Re: The Positive Legacy of C++ and Java
Posted: Apr 1, 2009 4:00 PM
> > I know there is a learning curve, and that once you get
> > used to doing something, it becomes easier. But one
> > thing about Java is that the curve was always short, as
> > was the "getting used to it" time.
> It's funny that you use 'was always short' instead of 'is
> always short'. I say that because I think Java lost a lot
> of it's main benefit when generics were added.
> I recently saw compile error posted on the Java forums
> where it looked like it was a compiler bug but no one was
> really sure. Everyone basically threw up their hands and
> gave up. It used to be that you'd have people
> passionately arguing about whether the compiler was right
> and trying to prove it based on the spec. Now no one even
> cares to try to explain.
> So I actually think Java is dying and generics is what did
> it in. But it has nothing to do with the lack of operator
> overloading or verbosity. It has to do with unwarranted
WTF, these must be pretty arrogant, dim, or lazy, people if they can't accept and figure out Javac errors; this suggests poor understanding, and lack of study of the Java language specification, and lazziness for systematic trial-and-error, until understanding dawns.
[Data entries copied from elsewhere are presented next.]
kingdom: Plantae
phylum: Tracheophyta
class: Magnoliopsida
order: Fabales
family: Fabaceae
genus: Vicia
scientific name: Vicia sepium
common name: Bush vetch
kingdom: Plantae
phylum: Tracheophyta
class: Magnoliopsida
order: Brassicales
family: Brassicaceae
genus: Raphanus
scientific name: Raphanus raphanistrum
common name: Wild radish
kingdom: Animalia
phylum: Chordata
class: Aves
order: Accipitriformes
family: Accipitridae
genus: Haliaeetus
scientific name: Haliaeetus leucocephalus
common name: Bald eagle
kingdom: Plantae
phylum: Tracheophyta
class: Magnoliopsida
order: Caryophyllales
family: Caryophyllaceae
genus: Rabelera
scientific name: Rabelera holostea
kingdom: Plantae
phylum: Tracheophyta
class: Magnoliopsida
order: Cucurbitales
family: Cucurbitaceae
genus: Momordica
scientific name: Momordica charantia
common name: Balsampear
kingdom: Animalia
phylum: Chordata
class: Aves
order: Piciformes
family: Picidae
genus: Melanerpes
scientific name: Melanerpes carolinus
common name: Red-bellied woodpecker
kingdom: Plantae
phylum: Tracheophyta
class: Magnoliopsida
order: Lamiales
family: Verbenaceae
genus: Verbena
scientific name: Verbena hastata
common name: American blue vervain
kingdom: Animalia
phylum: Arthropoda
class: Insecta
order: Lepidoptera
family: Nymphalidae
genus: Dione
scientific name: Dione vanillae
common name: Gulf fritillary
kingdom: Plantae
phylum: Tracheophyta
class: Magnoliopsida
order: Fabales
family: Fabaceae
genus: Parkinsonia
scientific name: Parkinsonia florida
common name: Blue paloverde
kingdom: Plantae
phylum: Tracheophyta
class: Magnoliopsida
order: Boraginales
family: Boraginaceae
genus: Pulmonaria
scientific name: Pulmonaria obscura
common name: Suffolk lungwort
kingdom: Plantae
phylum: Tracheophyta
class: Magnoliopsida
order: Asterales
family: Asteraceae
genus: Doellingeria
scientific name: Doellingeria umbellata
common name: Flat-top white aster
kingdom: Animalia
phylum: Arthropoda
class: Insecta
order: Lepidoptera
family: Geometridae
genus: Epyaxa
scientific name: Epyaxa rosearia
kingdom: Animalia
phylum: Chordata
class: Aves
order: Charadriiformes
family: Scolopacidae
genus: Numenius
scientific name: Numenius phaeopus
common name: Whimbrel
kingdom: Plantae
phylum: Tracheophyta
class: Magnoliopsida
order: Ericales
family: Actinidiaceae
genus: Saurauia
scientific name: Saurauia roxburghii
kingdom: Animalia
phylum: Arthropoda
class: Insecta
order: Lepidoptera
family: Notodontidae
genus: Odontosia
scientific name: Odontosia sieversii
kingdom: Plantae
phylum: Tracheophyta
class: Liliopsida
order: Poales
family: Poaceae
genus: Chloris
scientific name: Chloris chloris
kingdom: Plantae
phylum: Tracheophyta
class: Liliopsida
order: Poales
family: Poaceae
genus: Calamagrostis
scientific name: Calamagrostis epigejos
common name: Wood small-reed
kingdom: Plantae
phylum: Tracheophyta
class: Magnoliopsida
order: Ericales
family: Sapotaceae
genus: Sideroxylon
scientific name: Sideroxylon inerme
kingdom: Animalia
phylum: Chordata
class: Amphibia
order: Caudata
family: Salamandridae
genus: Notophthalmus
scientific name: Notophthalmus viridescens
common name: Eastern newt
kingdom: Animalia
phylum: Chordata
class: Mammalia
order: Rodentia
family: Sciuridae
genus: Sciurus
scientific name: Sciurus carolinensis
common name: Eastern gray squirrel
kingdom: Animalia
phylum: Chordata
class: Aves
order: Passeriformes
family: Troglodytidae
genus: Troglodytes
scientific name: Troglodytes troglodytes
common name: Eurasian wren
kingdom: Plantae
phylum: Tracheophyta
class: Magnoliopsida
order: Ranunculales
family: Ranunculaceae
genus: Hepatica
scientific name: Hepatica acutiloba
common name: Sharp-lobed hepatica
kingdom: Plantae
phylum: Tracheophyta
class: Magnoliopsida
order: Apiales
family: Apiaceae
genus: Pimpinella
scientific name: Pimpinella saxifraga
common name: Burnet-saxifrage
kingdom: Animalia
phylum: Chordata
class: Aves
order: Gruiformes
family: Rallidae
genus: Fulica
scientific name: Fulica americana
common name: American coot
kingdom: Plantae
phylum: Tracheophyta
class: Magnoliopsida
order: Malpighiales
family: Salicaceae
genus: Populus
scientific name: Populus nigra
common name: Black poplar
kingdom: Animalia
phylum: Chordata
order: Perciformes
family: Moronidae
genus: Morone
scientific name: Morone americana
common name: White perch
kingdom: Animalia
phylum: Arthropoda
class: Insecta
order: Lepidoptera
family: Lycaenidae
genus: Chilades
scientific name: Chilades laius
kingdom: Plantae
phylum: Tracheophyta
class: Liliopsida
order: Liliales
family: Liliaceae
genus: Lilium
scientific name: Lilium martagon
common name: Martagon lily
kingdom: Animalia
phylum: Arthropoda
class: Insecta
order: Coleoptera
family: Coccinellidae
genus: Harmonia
Amateurs!
I strongly disagree, Generics, and Auto-boxing, make it much easier to write more readable type-safe code, however Sun should have explained the <? extends T> and <? super T> Generics wildcard rules much better, and removed the need for typed constructors e.g. for collection classes.
I applied Generics to two existing code projects, at work, this revealed/resolved some nasty type conflict bugs, and bad design, which could have caused hard to trace run-time bugs; so I have proved that Generics is quite a valuable feature.
The new for(type v : collection/array) syntax makes Generics even more useful, and mades the code far more readable, as does the @Override annotation, to tell the compiler to check method overides. I have also use the new Concurrency classes to replace unsafe (naively synchronized) collection code.
I also think that Java is very overdue for closures, and first class functions, they would make it far less painful to read/write visitors, filters, event handlers, and Runables; this could be compiler 'sugar' for anonymous inner classes, so even added to Javac, in earlier versions of Java.
Java is not dying, just some people like you can't be bothered to learn how to programme more effectively (e.g. learn patterns, design your own patterns/frameworks etc.), this sounds like slothful laziness, to busy professional developers like me! What chance do you stand with new langauges, if you can't be bother invest in Java wisdom.
BTW: I write enterprise data processing applications, and reasonably complicated JSP database reports, with backend classes, in Java 1.3, 1.4, and 1.5, I much prefer Java 1.5 for projects, because Java 1.3 and 1.4 are less readable, requires more typing, and lack useful packages, and features.